HOW TO COMPLETE THIS TASK: Retype the rows below line for line without any changes, and leave the pictures out of your answer.
*** PROVIDED INFORMATION
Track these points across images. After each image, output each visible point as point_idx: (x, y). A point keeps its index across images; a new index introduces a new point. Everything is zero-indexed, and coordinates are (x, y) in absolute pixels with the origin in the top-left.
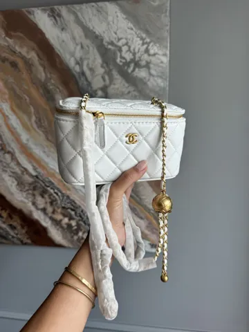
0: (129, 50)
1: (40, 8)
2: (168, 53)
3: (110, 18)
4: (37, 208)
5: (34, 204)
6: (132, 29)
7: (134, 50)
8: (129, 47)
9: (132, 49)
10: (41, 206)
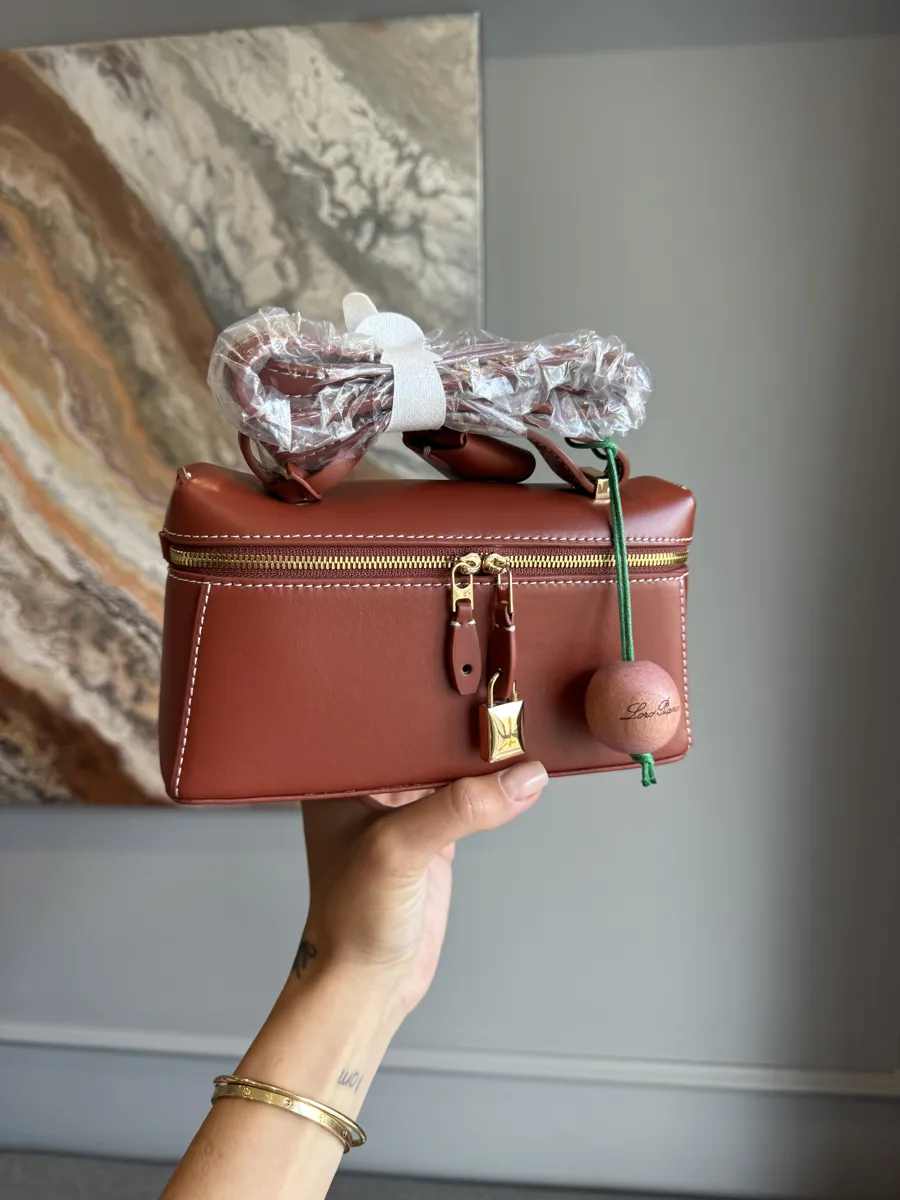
******
TASK RESPONSE:
Track these points across images. After each image, output each visible point as point_idx: (x, y). A point keeps its index across images; a new index introduces a new point. Everything is zero-indexed, and coordinates are (x, y) in absolute pixels with the origin in the top-left.
0: (129, 50)
1: (40, 8)
2: (168, 53)
3: (110, 18)
4: (37, 208)
5: (34, 204)
6: (132, 29)
7: (134, 50)
8: (129, 47)
9: (132, 49)
10: (41, 206)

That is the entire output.